▶ **Extracted text**:
━━━━━━━━━━━━━━━━━━━━
On the Resting-Places of the Saints is a heading given to two early medieval pieces of writing, also known as Þá hálgan and the Secgan, which exist in various manuscript forms in both Old English and Latin, the earliest surviving manuscripts of which date to the mid-11th century.  Secgan is so named from its Old English incipit, Secgan be þam Godes sanctum þe on Engla lande aerost reston "Tale of God's saints who first rested in England"), and is a list of fifty places which had shrines and remains of Anglo-Saxon saints.  Þá hálgan (pronounced thar halgan) is a version of the so-called Kentish Royal Legend (its incipit Her cyð ymbe þa halgan þe on Angelcynne restað "Here [follows] a relation on the saints who rest in the English nation") is a heading which appears to be for both texts, as the Kentish legend, which comes first, is actually an account of how various members of the royal family of Kent, descendants of Æthelberht of Kent, founded monasteries and came to be regarded as saints. As such it is closer to other hagiographical texts than to the list of burial sites that follows it. The texts describe people living from the 7th to 10th centuries, and they exist in both Old English and Latin versions, but both have their earliest known manuscripts dating from the 11th century.
━━━━━━━━━━━━━━━━━━━━
▶ **Data listing**:
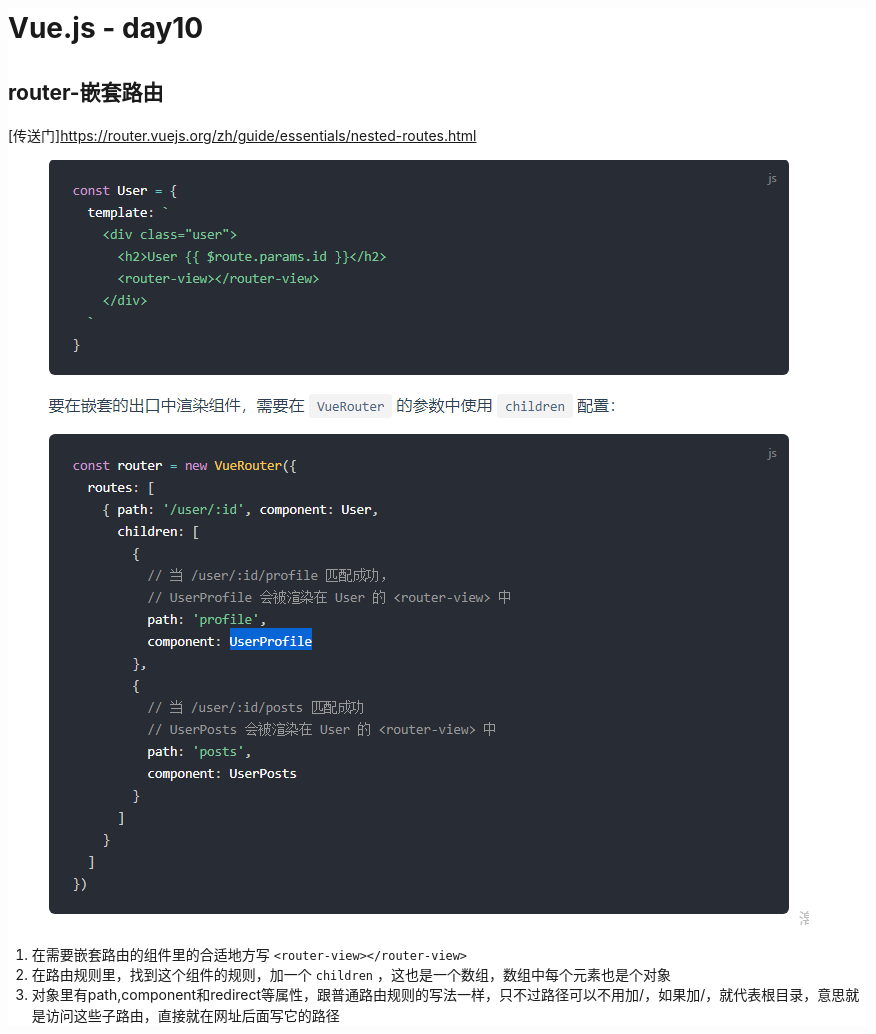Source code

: # Vue.js - day10

## router-嵌套路由

[传送门]<https://router.vuejs.org/zh/guide/essentials/nested-routes.html>

![1563005031812](assets/1563005031812.png)

1. 在需要嵌套路由的组件里的合适地方写 `<router-view></router-view>`
2. 在路由规则里，找到这个组件的规则，加一个 `children` ，这也是一个数组，数组中每个元素也是个对象
3. 对象里有path,component和redirect等属性，跟普通路由规则的写法一样，只不过路径可以不用加/，如果加/，就代表根目录，意思就是访问这些子路由，直接就在网址后面写它的路径
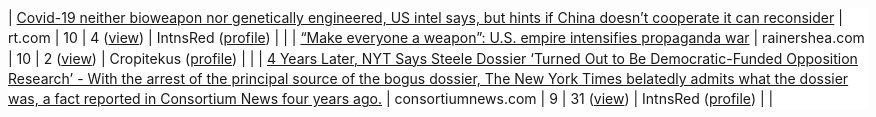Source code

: | [Covid-19 neither bioweapon nor genetically engineered, US intel says, but hints if China doesn’t cooperate it can reconsider](https://www.rt.com/news/538901-us-intel-china-covid-warning/)                                                                                                                                                                                                                                          | rt.com                                                         |      10 | 4 ([view](https://old.reddit.com/r/propaganda/comments/qisri8/covid19_neither_bioweapon_nor_genetically/))          | IntnsRed ([profile](https://reddit.com/user/IntnsRed))                         |                                                                                                                                                                                                                                                                                                                                                                                                                                                                                                                                                                                                                                                                                                                                                                                                                                                                                        |
| [“Make everyone a weapon”: U.S. empire intensifies propaganda war](https://rainershea.com/f/%E2%80%9Cmake-everyone-a-weapon%E2%80%9D-us-empire-intensifies-propaganda-war)                                                                                                                                                                                                                                                            | rainershea.com                                                 |      10 | 2 ([view](https://old.reddit.com/r/propaganda/comments/q7lsvt/make_everyone_a_weapon_us_empire_intensifies/))       | Cropitekus ([profile](https://reddit.com/user/Cropitekus))                     |                                                                                                                                                                                                                                                                                                                                                                                                                                                                                                                                                                                                                                                                                                                                                                                                                                                                                        |
| [4 Years Later, NYT Says Steele Dossier ‘Turned Out to Be Democratic-Funded Opposition Research’ - With the arrest of the principal source of the bogus dossier, The New York Times belatedly admits what the dossier was, a fact reported in Consortium News four years ago.](https://consortiumnews.com/2021/11/04/4-years-later-nyt-says-steele-dossier-turned-out-to-be-democratic-funded-opposition-research/)                   | consortiumnews.com                                             |       9 | 31 ([view](https://old.reddit.com/r/propaganda/comments/qod541/4_years_later_nyt_says_steele_dossier_turned_out/))  | IntnsRed ([profile](https://reddit.com/user/IntnsRed))                         |                                                                                                                                                                                                                                                                                                                                                                                                                                                                                                                                                                                                                                                                                                                                                                                                                                                                                        |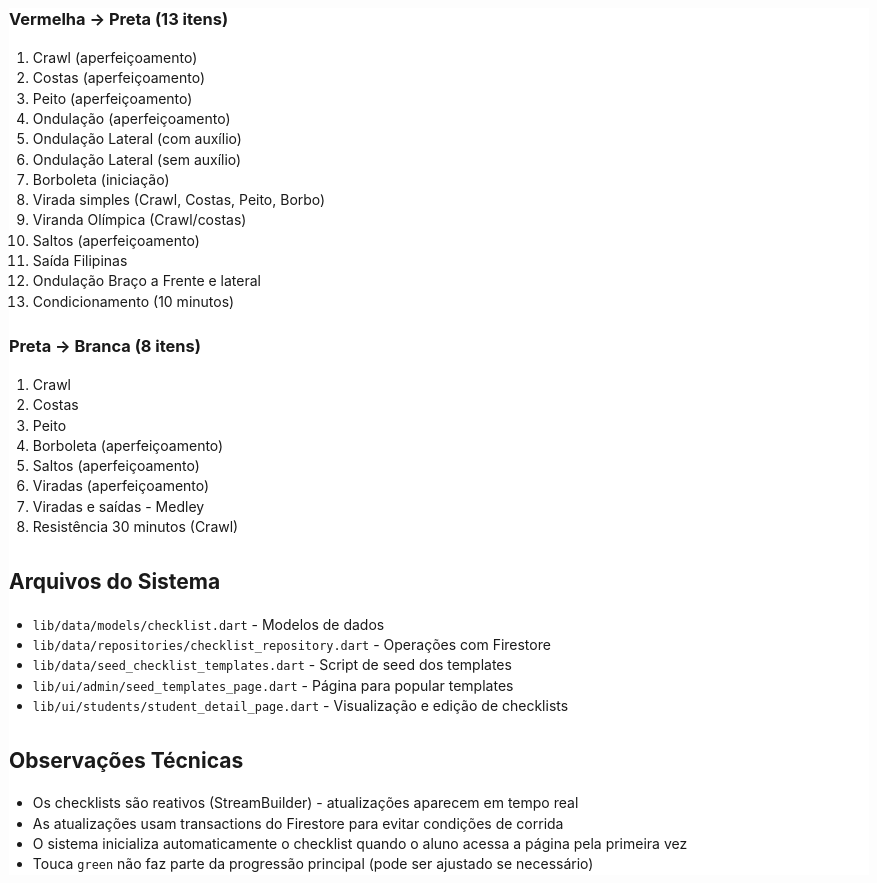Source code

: ### Vermelha → Preta (13 itens)
1. Crawl (aperfeiçoamento)
2. Costas (aperfeiçoamento)
3. Peito (aperfeiçoamento)
4. Ondulação (aperfeiçoamento)
5. Ondulação Lateral (com auxílio)
6. Ondulação Lateral (sem auxílio)
7. Borboleta (iniciação)
8. Virada simples (Crawl, Costas, Peito, Borbo)
9. Viranda Olímpica (Crawl/costas)
10. Saltos (aperfeiçoamento)
11. Saída Filipinas
12. Ondulação Braço a Frente e lateral
13. Condicionamento (10 minutos)

### Preta → Branca (8 itens)
1. Crawl
2. Costas
3. Peito
4. Borboleta (aperfeiçoamento)
5. Saltos (aperfeiçoamento)
6. Viradas (aperfeiçoamento)
7. Viradas e saídas - Medley
8. Resistência 30 minutos (Crawl)

## Arquivos do Sistema

- `lib/data/models/checklist.dart` - Modelos de dados
- `lib/data/repositories/checklist_repository.dart` - Operações com Firestore
- `lib/data/seed_checklist_templates.dart` - Script de seed dos templates
- `lib/ui/admin/seed_templates_page.dart` - Página para popular templates
- `lib/ui/students/student_detail_page.dart` - Visualização e edição de checklists

## Observações Técnicas

- Os checklists são reativos (StreamBuilder) - atualizações aparecem em tempo real
- As atualizações usam transactions do Firestore para evitar condições de corrida
- O sistema inicializa automaticamente o checklist quando o aluno acessa a página pela primeira vez
- Touca `green` não faz parte da progressão principal (pode ser ajustado se necessário)

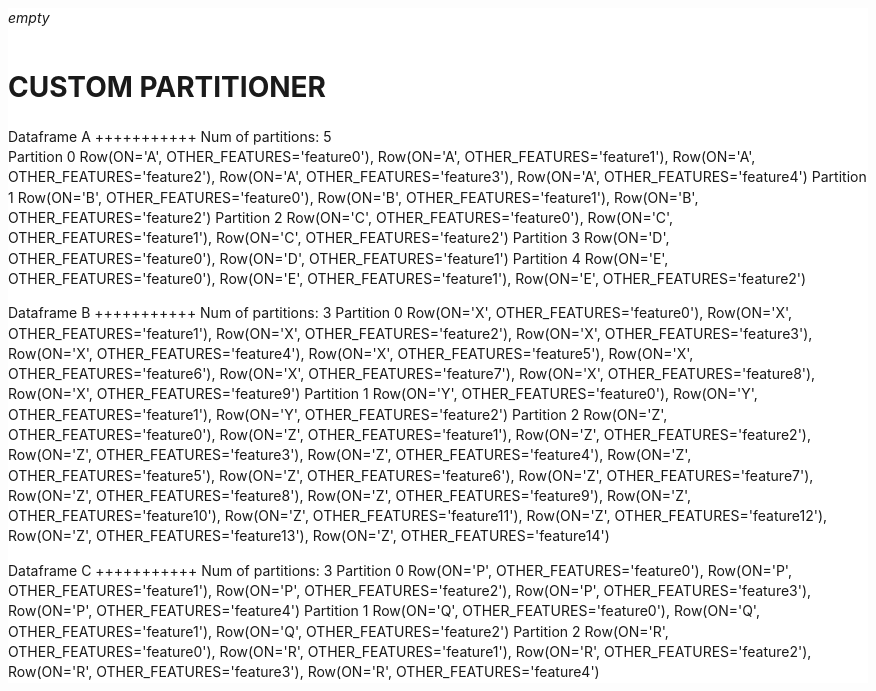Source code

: <i>empty</i>


CUSTOM PARTITIONER
==================
Dataframe A
+++++++++++
Num of partitions: 5                                                            
Partition 0
Row(ON='A', OTHER_FEATURES='feature0'), Row(ON='A', OTHER_FEATURES='feature1'), Row(ON='A', OTHER_FEATURES='feature2'), Row(ON='A', OTHER_FEATURES='feature3'), Row(ON='A', OTHER_FEATURES='feature4')
Partition 1
Row(ON='B', OTHER_FEATURES='feature0'), Row(ON='B', OTHER_FEATURES='feature1'), Row(ON='B', OTHER_FEATURES='feature2')
Partition 2
Row(ON='C', OTHER_FEATURES='feature0'), Row(ON='C', OTHER_FEATURES='feature1'), Row(ON='C', OTHER_FEATURES='feature2')
Partition 3
Row(ON='D', OTHER_FEATURES='feature0'), Row(ON='D', OTHER_FEATURES='feature1')
Partition 4
Row(ON='E', OTHER_FEATURES='feature0'), Row(ON='E', OTHER_FEATURES='feature1'), Row(ON='E', OTHER_FEATURES='feature2')

Dataframe B
+++++++++++
Num of partitions: 3
Partition 0
Row(ON='X', OTHER_FEATURES='feature0'), Row(ON='X', OTHER_FEATURES='feature1'), Row(ON='X', OTHER_FEATURES='feature2'), Row(ON='X', OTHER_FEATURES='feature3'), Row(ON='X', OTHER_FEATURES='feature4'), Row(ON='X', OTHER_FEATURES='feature5'), Row(ON='X', OTHER_FEATURES='feature6'), Row(ON='X', OTHER_FEATURES='feature7'), Row(ON='X', OTHER_FEATURES='feature8'), Row(ON='X', OTHER_FEATURES='feature9')
Partition 1
Row(ON='Y', OTHER_FEATURES='feature0'), Row(ON='Y', OTHER_FEATURES='feature1'), Row(ON='Y', OTHER_FEATURES='feature2')
Partition 2
Row(ON='Z', OTHER_FEATURES='feature0'), Row(ON='Z', OTHER_FEATURES='feature1'), Row(ON='Z', OTHER_FEATURES='feature2'), Row(ON='Z', OTHER_FEATURES='feature3'), Row(ON='Z', OTHER_FEATURES='feature4'), Row(ON='Z', OTHER_FEATURES='feature5'), Row(ON='Z', OTHER_FEATURES='feature6'), Row(ON='Z', OTHER_FEATURES='feature7'), Row(ON='Z', OTHER_FEATURES='feature8'), Row(ON='Z', OTHER_FEATURES='feature9'), Row(ON='Z', OTHER_FEATURES='feature10'), Row(ON='Z', OTHER_FEATURES='feature11'), Row(ON='Z', OTHER_FEATURES='feature12'), Row(ON='Z', OTHER_FEATURES='feature13'), Row(ON='Z', OTHER_FEATURES='feature14')

Dataframe C
+++++++++++
Num of partitions: 3
Partition 0
Row(ON='P', OTHER_FEATURES='feature0'), Row(ON='P', OTHER_FEATURES='feature1'), Row(ON='P', OTHER_FEATURES='feature2'), Row(ON='P', OTHER_FEATURES='feature3'), Row(ON='P', OTHER_FEATURES='feature4')
Partition 1
Row(ON='Q', OTHER_FEATURES='feature0'), Row(ON='Q', OTHER_FEATURES='feature1'), Row(ON='Q', OTHER_FEATURES='feature2')
Partition 2
Row(ON='R', OTHER_FEATURES='feature0'), Row(ON='R', OTHER_FEATURES='feature1'), Row(ON='R', OTHER_FEATURES='feature2'), Row(ON='R', OTHER_FEATURES='feature3'), Row(ON='R', OTHER_FEATURES='feature4')
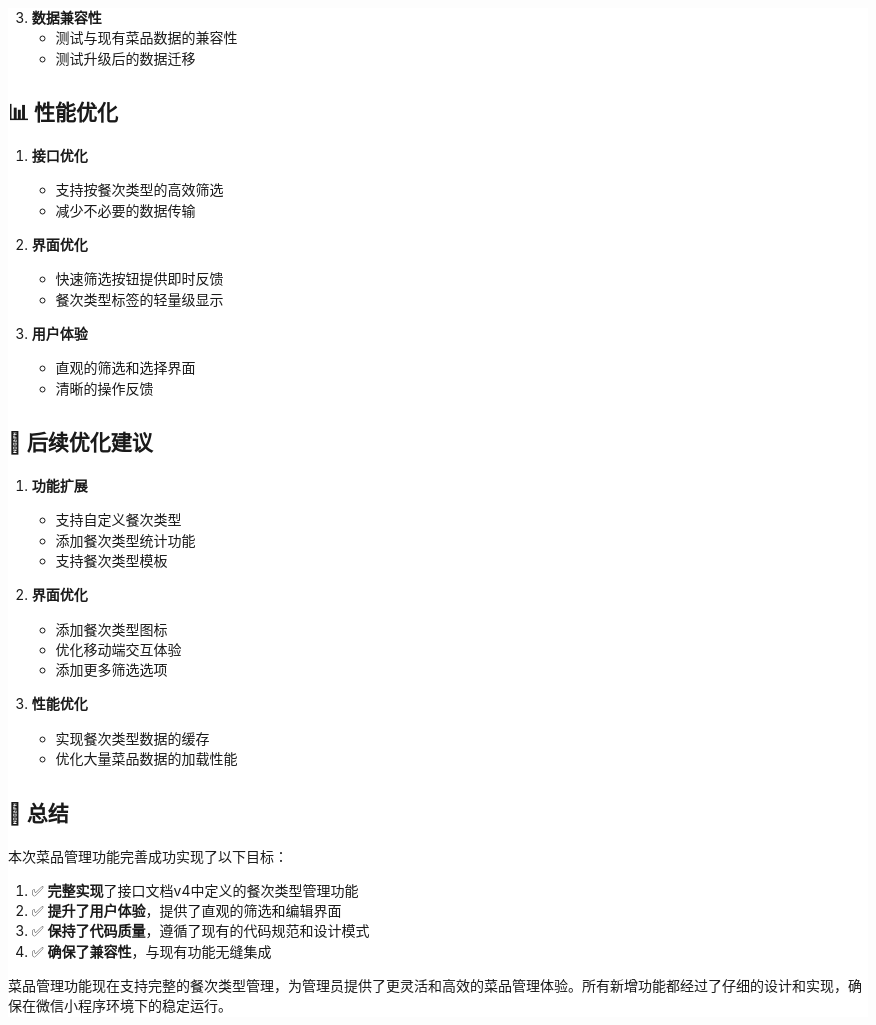 3. **数据兼容性**
   - 测试与现有菜品数据的兼容性
   - 测试升级后的数据迁移

## 📊 性能优化

1. **接口优化**
   - 支持按餐次类型的高效筛选
   - 减少不必要的数据传输

2. **界面优化**
   - 快速筛选按钮提供即时反馈
   - 餐次类型标签的轻量级显示

3. **用户体验**
   - 直观的筛选和选择界面
   - 清晰的操作反馈

## 🔮 后续优化建议

1. **功能扩展**
   - 支持自定义餐次类型
   - 添加餐次类型统计功能
   - 支持餐次类型模板

2. **界面优化**
   - 添加餐次类型图标
   - 优化移动端交互体验
   - 添加更多筛选选项

3. **性能优化**
   - 实现餐次类型数据的缓存
   - 优化大量菜品数据的加载性能

## 📝 总结

本次菜品管理功能完善成功实现了以下目标：

1. ✅ **完整实现**了接口文档v4中定义的餐次类型管理功能
2. ✅ **提升了用户体验**，提供了直观的筛选和编辑界面
3. ✅ **保持了代码质量**，遵循了现有的代码规范和设计模式
4. ✅ **确保了兼容性**，与现有功能无缝集成

菜品管理功能现在支持完整的餐次类型管理，为管理员提供了更灵活和高效的菜品管理体验。所有新增功能都经过了仔细的设计和实现，确保在微信小程序环境下的稳定运行。
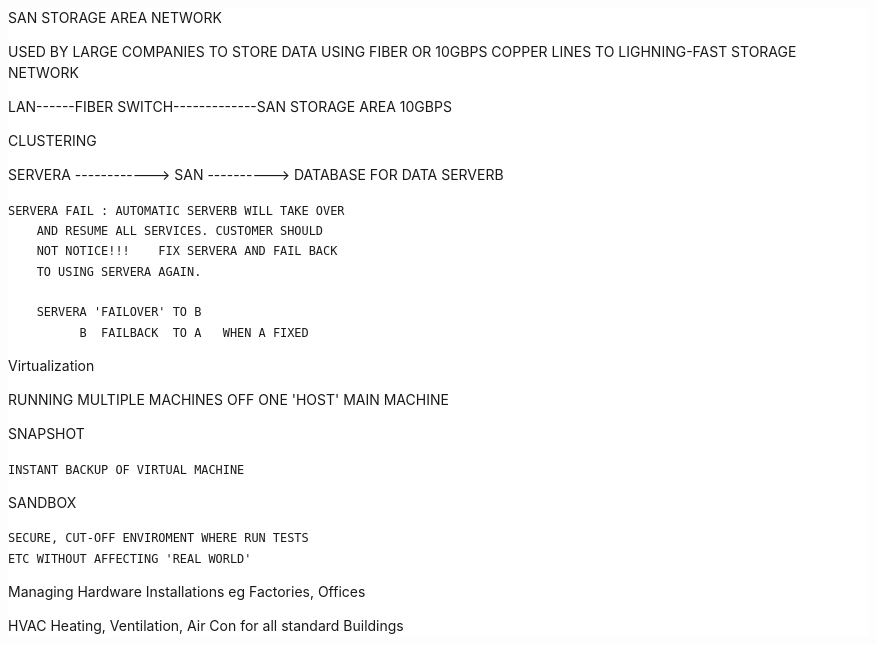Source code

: 

SAN STORAGE AREA NETWORK


USED BY LARGE COMPANIES TO STORE DATA USING FIBER OR 10GBPS
	COPPER LINES TO LIGHNING-FAST STORAGE NETWORK

LAN------FIBER SWITCH-------------SAN STORAGE AREA 10GBPS



CLUSTERING


SERVERA
	------------> SAN ----------> DATABASE FOR DATA
SERVERB

	SERVERA FAIL : AUTOMATIC SERVERB WILL TAKE OVER
		AND RESUME ALL SERVICES. CUSTOMER SHOULD
		NOT NOTICE!!!    FIX SERVERA AND FAIL BACK
		TO USING SERVERA AGAIN.

		SERVERA 'FAILOVER' TO B
		      B  FAILBACK  TO A   WHEN A FIXED



























Virtualization


RUNNING MULTIPLE MACHINES OFF ONE 'HOST' MAIN MACHINE

SNAPSHOT 

	INSTANT BACKUP OF VIRTUAL MACHINE

SANDBOX

	SECURE, CUT-OFF ENVIROMENT WHERE RUN TESTS
	ETC WITHOUT AFFECTING 'REAL WORLD'



Managing Hardware Installations eg Factories, Offices


HVAC Heating, Ventilation, Air Con for all standard
	Buildings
━━━━━━━━━━━━━━━━━━━━
In the text about the resting-places of the saints, how many places does the Secgan list?

Fifty places that had shrines and remains of Anglo-Saxon saints.